Accordingly, in Scherz, the court concluded that Flick's "concern that WYOs not be subjected to `special rules' counsels in favor of finding conflict preemption . . ., for to allow an insured to bring a state law tort claim . . . against a WYO insurer but not against FEMA would amount to a special rule benefitting only some insureds." Id. Put otherwise, Scherz reasons that, to avoid frustrating the congressional goal of a uniform flood insurance program, as discussed in Flick, state law claims must be preempted. Such preemption leaves available only the cause of action of breach of contract, which is the same claim that is permitted when a plaintiff brings their claim directly against FEMA. Id. This Court adopts the reasoning and analysis of Scherz because to conclude otherwise would
provide greater coverage at the same price to policyholders who purchase insurance through the WYO program and conflict with FEMA's goal that flood insurance policies be "standard." See 44 C.F.R. §§ 61.4(b), 61.13(d), 62.23(c), 62.23(d) (providing that the terms and conditions of flood insurance policies shall be fixed by FEMA and issued without alteration); 48 Fed. Reg. 46789 (1983) (stating that coverage under the WYO program is to be identical in scope and in price to coverage provided by FEMA).Flick, 205 F.3d at 396 n. 14. Moreover, the Fifth Circuit has expressly held that the cause of action available in cases such as these is limited solely to breach of contract. See Wright v. Allstate Ins. Co., 500 F.3d 390 (5th Cir. 2007) (holding that state law claims are preempted by federal law).

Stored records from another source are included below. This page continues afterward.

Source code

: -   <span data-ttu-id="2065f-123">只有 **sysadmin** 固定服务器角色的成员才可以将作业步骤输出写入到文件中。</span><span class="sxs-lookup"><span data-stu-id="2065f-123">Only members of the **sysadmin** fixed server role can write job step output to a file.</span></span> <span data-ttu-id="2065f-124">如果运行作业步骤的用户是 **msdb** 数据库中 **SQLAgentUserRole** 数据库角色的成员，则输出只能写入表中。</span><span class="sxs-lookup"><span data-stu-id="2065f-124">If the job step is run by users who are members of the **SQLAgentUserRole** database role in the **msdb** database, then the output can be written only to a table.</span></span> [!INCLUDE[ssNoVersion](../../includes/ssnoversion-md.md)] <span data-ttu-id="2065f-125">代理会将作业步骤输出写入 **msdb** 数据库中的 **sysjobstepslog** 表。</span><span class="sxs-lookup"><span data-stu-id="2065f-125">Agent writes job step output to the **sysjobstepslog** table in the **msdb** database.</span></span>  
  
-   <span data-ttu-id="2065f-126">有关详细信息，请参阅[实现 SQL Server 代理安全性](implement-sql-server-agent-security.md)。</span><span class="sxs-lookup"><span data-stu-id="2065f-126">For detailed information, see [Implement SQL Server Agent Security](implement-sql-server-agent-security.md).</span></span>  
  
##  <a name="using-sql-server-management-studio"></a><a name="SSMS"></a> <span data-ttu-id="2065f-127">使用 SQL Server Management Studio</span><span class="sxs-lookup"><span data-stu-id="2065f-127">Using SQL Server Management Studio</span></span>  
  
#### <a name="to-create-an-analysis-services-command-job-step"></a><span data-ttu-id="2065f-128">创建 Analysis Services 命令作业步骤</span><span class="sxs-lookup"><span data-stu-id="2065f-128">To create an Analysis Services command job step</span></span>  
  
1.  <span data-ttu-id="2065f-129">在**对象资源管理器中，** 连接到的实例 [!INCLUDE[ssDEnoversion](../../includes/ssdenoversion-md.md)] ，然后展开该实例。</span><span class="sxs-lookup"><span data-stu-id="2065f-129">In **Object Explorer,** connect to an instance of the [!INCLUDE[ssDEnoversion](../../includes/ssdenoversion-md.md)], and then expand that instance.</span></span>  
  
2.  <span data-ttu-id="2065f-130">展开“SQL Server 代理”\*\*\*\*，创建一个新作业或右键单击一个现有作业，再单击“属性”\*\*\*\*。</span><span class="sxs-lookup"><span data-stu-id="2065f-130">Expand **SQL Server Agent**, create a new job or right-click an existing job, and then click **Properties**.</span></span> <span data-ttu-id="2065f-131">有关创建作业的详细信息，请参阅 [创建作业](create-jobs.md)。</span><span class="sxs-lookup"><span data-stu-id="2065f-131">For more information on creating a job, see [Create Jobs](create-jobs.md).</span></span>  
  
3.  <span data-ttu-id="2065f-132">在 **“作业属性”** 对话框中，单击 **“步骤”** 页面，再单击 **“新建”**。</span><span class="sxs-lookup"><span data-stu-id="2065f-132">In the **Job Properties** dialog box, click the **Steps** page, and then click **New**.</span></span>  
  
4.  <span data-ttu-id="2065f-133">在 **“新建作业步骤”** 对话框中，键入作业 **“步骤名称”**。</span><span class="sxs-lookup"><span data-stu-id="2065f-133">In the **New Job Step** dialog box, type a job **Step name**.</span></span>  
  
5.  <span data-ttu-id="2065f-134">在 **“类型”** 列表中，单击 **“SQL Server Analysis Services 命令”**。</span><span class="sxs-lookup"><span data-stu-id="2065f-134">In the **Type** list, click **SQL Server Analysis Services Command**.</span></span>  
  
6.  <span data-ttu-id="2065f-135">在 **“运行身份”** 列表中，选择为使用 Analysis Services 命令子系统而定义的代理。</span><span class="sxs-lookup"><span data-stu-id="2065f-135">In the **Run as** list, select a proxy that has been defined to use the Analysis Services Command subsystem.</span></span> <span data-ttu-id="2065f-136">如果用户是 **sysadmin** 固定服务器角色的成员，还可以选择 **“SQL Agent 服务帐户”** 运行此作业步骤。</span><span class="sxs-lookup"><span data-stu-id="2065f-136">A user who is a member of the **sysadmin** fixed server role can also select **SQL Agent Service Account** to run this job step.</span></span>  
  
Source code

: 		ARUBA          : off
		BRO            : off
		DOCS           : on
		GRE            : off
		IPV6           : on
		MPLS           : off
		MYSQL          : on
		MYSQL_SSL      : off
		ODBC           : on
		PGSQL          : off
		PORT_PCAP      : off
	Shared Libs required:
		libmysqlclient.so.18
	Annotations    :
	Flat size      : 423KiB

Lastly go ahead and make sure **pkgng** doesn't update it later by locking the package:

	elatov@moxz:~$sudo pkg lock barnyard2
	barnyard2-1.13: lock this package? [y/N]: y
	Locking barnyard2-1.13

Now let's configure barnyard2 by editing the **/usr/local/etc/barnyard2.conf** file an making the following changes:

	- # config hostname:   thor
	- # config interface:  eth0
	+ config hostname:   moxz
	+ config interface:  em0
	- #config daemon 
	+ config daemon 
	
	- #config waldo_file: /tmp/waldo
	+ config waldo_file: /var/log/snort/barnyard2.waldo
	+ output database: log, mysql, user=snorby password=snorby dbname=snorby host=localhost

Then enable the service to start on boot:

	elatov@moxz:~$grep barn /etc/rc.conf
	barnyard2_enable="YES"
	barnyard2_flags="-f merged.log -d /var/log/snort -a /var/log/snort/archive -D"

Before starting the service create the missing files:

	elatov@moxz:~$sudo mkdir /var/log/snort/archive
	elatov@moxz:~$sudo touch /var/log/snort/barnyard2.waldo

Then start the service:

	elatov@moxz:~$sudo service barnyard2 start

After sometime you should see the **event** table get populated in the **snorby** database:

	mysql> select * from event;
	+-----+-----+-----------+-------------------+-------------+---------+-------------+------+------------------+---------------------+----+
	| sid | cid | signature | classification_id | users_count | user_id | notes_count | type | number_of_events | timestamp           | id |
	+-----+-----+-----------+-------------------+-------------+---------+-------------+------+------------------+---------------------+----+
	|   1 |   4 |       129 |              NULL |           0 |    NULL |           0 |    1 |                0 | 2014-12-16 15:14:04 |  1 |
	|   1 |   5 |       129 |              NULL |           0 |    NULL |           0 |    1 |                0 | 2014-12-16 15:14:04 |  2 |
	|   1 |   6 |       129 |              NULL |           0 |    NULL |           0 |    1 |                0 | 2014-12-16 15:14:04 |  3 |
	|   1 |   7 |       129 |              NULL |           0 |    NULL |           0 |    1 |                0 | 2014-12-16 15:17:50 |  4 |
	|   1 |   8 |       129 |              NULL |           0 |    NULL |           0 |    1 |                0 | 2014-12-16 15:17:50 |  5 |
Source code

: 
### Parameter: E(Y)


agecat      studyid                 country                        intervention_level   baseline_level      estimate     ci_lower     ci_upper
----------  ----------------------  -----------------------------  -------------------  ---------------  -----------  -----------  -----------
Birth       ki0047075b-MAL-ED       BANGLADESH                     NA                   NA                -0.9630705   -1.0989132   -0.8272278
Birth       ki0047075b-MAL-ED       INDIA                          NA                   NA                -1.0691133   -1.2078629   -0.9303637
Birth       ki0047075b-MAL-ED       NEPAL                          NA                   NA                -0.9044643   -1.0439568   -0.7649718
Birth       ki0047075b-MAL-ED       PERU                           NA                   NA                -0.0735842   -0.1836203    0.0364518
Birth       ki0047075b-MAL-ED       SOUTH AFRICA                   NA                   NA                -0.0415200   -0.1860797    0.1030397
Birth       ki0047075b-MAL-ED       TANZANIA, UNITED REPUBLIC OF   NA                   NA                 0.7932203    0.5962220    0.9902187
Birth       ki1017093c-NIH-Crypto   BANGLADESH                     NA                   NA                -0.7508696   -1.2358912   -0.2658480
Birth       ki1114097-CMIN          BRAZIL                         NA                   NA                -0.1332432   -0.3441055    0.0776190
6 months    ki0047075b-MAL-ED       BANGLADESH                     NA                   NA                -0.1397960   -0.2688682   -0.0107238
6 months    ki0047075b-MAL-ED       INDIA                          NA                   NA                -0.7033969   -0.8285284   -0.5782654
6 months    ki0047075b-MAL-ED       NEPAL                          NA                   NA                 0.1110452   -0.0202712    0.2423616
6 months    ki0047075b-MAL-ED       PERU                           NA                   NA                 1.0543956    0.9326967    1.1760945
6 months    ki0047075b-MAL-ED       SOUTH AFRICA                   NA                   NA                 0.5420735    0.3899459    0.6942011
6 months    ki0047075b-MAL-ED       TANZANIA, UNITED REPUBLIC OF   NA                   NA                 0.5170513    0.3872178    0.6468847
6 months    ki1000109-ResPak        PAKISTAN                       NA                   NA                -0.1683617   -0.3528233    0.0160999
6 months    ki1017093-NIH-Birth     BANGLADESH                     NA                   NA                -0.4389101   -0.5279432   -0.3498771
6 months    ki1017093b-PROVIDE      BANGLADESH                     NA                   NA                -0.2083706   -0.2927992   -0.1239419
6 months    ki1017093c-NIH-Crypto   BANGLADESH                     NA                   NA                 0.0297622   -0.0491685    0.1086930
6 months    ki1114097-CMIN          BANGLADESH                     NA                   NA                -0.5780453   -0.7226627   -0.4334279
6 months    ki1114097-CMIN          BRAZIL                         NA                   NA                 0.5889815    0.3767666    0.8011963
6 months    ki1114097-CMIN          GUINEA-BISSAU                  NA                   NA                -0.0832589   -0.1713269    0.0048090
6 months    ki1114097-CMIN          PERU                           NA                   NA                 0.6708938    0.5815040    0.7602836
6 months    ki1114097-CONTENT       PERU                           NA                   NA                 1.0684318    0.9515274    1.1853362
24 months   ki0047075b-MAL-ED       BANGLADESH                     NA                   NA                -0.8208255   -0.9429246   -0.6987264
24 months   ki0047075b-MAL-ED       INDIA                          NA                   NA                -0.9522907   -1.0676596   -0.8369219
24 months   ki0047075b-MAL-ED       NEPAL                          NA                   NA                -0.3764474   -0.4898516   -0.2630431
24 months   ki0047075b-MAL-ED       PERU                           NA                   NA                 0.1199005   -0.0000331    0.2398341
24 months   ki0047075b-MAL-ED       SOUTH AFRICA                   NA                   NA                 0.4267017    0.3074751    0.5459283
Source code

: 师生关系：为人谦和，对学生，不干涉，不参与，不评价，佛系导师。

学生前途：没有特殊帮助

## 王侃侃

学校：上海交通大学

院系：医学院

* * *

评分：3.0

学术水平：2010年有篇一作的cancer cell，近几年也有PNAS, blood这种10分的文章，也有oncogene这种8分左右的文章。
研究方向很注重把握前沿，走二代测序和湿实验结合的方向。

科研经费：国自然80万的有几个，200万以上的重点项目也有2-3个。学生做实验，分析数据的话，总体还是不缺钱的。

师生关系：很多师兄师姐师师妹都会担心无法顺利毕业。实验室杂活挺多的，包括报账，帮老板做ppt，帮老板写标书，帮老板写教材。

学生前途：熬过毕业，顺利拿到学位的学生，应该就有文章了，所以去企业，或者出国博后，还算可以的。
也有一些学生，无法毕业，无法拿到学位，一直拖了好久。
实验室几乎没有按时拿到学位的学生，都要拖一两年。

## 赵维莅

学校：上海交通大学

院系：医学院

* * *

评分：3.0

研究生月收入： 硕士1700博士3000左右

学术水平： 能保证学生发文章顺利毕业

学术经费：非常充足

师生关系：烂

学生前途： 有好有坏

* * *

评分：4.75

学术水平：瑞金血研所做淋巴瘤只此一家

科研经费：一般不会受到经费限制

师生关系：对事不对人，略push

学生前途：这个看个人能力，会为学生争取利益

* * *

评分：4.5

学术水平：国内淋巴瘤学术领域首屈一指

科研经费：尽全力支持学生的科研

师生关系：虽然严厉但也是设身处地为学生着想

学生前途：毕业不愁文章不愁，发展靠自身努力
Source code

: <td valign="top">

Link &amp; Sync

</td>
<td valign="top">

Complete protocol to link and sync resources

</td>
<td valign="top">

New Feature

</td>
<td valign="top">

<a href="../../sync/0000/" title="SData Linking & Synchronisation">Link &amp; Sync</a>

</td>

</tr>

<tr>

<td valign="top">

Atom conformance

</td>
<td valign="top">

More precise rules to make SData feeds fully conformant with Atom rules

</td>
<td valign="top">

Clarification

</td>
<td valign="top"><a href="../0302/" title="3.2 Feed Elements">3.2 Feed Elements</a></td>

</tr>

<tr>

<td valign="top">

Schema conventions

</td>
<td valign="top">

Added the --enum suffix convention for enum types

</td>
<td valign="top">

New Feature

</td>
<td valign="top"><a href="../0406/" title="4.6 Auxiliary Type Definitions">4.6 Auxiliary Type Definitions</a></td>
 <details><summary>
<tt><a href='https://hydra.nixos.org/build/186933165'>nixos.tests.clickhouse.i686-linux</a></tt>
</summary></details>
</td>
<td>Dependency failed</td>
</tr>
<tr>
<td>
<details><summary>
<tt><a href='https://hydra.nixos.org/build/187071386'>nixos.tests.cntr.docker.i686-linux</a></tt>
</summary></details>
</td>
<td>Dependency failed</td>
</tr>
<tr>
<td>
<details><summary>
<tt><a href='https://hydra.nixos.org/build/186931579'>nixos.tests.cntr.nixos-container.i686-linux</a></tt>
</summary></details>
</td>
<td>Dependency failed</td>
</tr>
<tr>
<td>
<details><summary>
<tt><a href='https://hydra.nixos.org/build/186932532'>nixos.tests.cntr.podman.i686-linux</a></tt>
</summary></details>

Plaintiffs oppose this interpretation of the law (Dkt. 53) but offer no authority for their position. Instead, the Court is urged "to search for a basis for allowing [their] extra-contractual claims to go forward." Dkt. 53 at 2. While the Court is not compelled to do so, it has engaged in such a search and finds no authority to circumvent the principles of law laid out in the above cited cases.
C. Conclusion
The Court concludes that Plaintiffs' extra-contractual claims should be dismissed.
III. ORDER
Therefore, it is hereby ORDERED that Defendant's motion for partial summary judgment (Dkt. 49) is GRANTED as discussed herein.